In a land currently blighted by poverty, plagued by xenophobic based destruction, and distracted by statue defacement, to name just some of the current issues, it would not be unreasonable to state that there are parallels in terms of social upheaval with Victorian Britain. Economic growth and prosperity have left many behind and there is a sense that education seems not to have come close to dealing with the issues. It is not dealing with the camels.
Many schools face significant pressure to achieve a level of academic results through deleiviering of the curriculum, both content and skills based. In addition schools can fall into the trap of keeping up appearances through sporting results or other performances. This is not enough. When I was involved in teacher training in Zimbabwe I often reminded teachers and prospective teachers that Robert Mugabe also went to school. I wonder if his teachers had known that one day he would lead the country how they might have done thing differently. Would they have spent so long on the understanding split infinitives or algebraic equations? Would the periodic table suddenly seem so important? What would they have done differently had they known? What would we do differently if we could know now?
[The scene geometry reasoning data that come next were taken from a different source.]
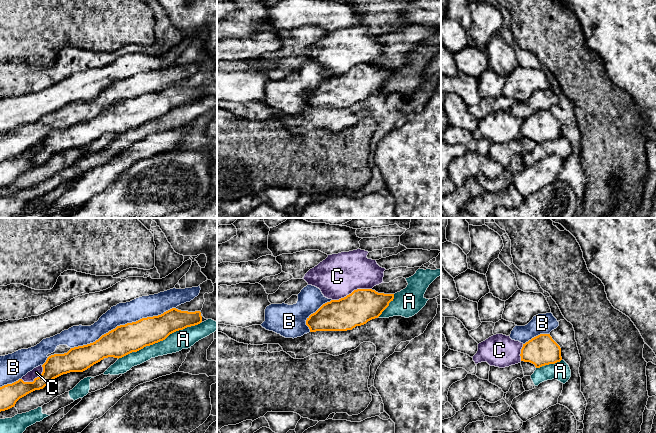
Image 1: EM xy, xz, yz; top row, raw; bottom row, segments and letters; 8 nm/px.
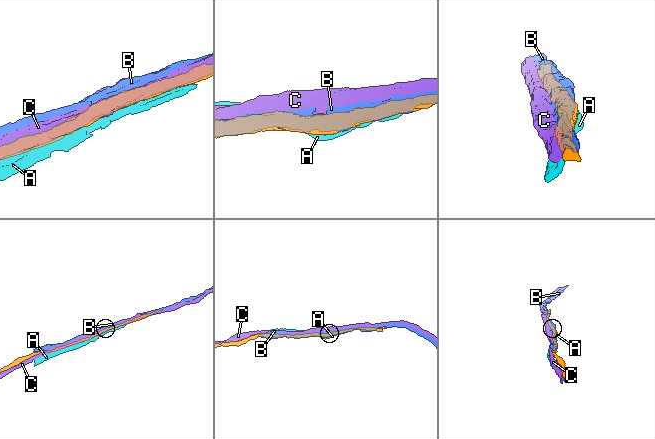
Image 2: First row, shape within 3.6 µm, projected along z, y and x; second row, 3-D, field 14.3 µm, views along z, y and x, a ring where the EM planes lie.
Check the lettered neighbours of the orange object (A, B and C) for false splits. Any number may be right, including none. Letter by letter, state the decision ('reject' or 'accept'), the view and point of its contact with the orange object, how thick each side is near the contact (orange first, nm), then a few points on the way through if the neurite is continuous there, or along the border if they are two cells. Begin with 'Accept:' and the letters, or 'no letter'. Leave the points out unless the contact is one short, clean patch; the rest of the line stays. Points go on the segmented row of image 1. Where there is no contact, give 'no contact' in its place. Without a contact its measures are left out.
Accept: no letter
A: reject; contact xy (159, 341); calibres 240 and 160 nm
B: reject; contact xy (123, 325); calibres 240 and 180 nm
C: reject; contact xz (352, 292); calibres 280 and 340 nm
In his article ‘It’s not about the statues’ (Times Live 10th April) Jonathan Jansen says, “Underlying all this upheaval remains the failure of education – such as the inability among the protestors to distinguish and anti-fascist memorial from an imperial monument, or a Boer war general from a colonial capitalist. This is the danger we course when political activism is unhinged from even a superficial knowledge of our complex and entangled histories.”
This is true, we have failed to provide even this basic level of understating and knowledge, but we are failing at a deeper level too. As schools we continue to be in danger of forgetting what is really important as we deal with young people. Facts, knowledge and skills are only a part of what South Africa needs. Later in Hard Times Thomas Gradgrind’s wife talks to her daughter Louisa.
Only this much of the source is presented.